> **WHAT YOU NEED TO DO**:
Search the data for "default" and copy every matching line.

[Plain-text document sources]
--*--
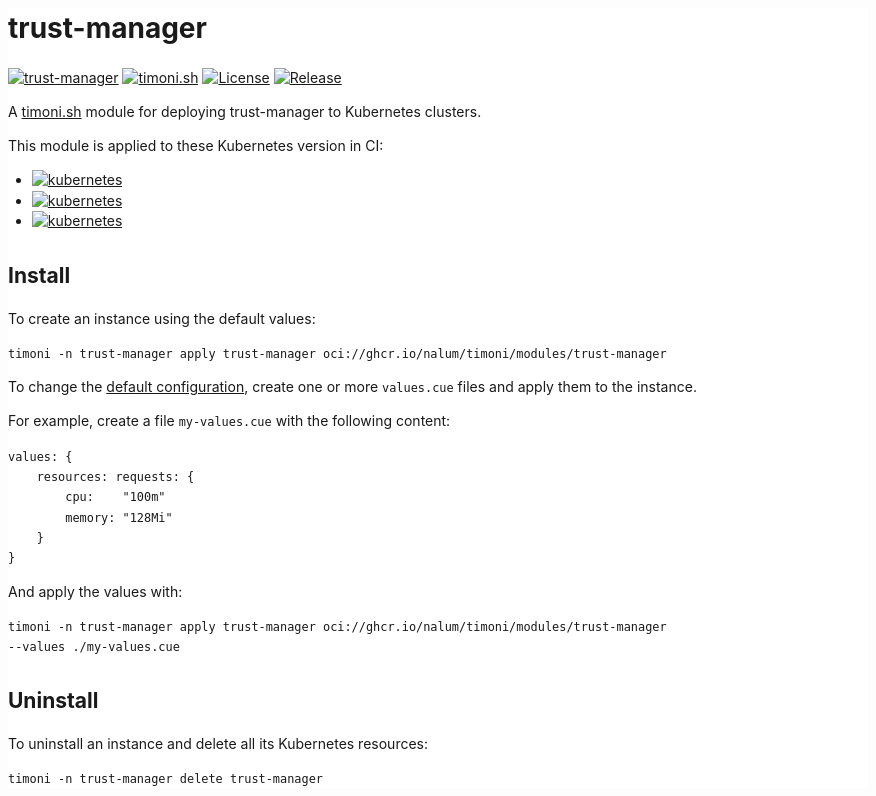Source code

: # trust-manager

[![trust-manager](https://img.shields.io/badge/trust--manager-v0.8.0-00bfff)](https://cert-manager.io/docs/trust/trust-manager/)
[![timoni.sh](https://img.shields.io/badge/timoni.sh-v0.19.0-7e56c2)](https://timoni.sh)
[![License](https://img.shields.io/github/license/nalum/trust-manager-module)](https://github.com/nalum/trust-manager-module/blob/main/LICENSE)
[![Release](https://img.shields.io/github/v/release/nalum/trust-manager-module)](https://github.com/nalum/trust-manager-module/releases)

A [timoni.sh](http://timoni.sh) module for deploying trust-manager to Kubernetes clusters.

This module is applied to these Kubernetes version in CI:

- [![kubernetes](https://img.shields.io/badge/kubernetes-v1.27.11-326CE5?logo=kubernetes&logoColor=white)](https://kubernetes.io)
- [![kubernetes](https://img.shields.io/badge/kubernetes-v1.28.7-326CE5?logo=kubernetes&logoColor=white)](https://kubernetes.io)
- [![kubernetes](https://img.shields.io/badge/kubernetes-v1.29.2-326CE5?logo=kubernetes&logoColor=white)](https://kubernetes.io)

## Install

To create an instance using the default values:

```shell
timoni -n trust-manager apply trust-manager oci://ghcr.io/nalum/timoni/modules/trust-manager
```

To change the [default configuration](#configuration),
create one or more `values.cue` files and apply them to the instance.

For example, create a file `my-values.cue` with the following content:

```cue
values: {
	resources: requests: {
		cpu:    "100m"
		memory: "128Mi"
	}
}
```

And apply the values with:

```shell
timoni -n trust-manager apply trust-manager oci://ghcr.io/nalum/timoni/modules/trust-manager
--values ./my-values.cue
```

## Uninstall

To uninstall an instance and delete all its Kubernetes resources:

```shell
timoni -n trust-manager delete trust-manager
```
--*--
> **REPLY**:
To create an instance using the default values:
To change the [default configuration](#configuration),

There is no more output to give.